ASSIGNMENT — Every record below is to be retyped exactly, with the pictures left out.

____ RECORDS FOR PROCESSING

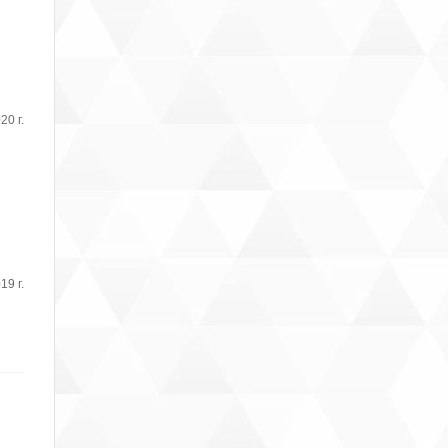
20 г.
19 г.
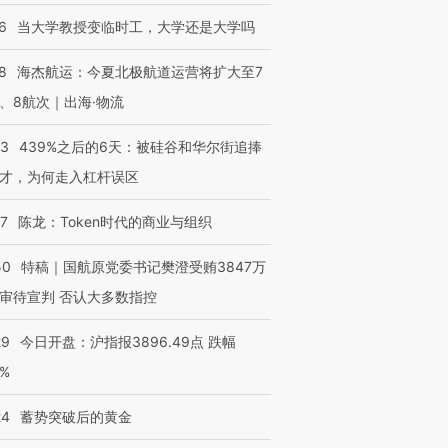
6
当大学教授变临时工，大学还是大学吗
8
海杰航运：今夏北极航道运营将扩大至7
、8航次｜出海·物流
53
439%之后的6天：被硅谷和华尔街追捧
才，为何走入杠杆误区
07
陈龙：Token时代的商业与组织
50
特稿｜国航原党委书记樊澄受贿3847万
审待宣判 否认大多数指控
29
今日开盘：沪指报3896.49点 跌幅
0%
24
蓄势突破后的黄金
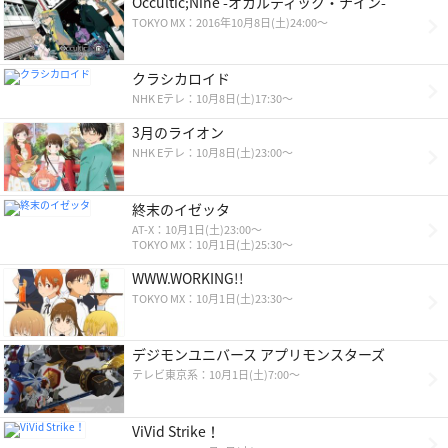
Occultic;Nine -オカルティック・ナイン-
TOKYO MX：2016年10月8日(土)24:00～
クラシカロイド
NHK Eテレ：10月8日(土)17:30～
3月のライオン
NHK Eテレ：10月8日(土)23:00〜
終末のイゼッタ
AT-X：10月1日(土)23:00～
TOKYO MX：10月1日(土)25:30～
WWW.WORKING!!
TOKYO MX：10月1日(土)23:30～
デジモンユニバース アプリモンスターズ
テレビ東京系：10月1日(土)7:00～
ViVid Strike！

________

RESPONSE —
20 г.
19 г.
6
当大学教授变临时工，大学还是大学吗
8
海杰航运：今夏北极航道运营将扩大至7
、8航次｜出海·物流
53
439%之后的6天：被硅谷和华尔街追捧
才，为何走入杠杆误区
07
陈龙：Token时代的商业与组织
50
特稿｜国航原党委书记樊澄受贿3847万
审待宣判 否认大多数指控
29
今日开盘：沪指报3896.49点 跌幅
0%
24
蓄势突破后的黄金
Occultic;Nine -オカルティック・ナイン-
TOKYO MX：2016年10月8日(土)24:00～
クラシカロイド
NHK Eテレ：10月8日(土)17:30～
3月のライオン
NHK Eテレ：10月8日(土)23:00〜
終末のイゼッタ
AT-X：10月1日(土)23:00～
TOKYO MX：10月1日(土)25:30～
WWW.WORKING!!
TOKYO MX：10月1日(土)23:30～
デジモンユニバース アプリモンスターズ
テレビ東京系：10月1日(土)7:00～
ViVid Strike！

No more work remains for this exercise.